THE PROBLEM:
Given the records below, pull every line with the word "Centpeus" into the answer.

(Items listed in a dataset)

-=-=-

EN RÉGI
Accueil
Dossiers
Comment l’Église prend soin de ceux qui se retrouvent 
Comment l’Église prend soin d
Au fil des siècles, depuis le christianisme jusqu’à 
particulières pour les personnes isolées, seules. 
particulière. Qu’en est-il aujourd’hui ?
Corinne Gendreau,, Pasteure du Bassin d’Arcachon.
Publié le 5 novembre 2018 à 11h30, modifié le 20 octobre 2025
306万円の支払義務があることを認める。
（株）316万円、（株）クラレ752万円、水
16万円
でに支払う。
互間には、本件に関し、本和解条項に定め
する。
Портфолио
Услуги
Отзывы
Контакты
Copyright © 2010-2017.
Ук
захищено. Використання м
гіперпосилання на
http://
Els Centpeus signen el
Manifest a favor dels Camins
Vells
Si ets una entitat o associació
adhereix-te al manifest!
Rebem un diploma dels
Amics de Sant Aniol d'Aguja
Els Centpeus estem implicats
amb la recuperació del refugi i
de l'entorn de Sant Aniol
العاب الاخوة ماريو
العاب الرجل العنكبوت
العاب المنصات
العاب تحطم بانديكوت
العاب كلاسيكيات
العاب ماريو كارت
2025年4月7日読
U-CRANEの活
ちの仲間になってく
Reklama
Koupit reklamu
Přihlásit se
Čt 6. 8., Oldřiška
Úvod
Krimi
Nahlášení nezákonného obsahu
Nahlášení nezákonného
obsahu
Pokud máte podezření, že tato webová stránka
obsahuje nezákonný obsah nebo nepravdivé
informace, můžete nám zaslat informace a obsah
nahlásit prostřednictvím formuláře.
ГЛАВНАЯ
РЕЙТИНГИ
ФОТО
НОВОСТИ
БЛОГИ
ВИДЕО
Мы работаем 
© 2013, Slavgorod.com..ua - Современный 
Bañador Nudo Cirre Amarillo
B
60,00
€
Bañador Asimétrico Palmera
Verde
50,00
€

-=-=-

REPLY:
Els Centpeus signen el
Els Centpeus estem implicats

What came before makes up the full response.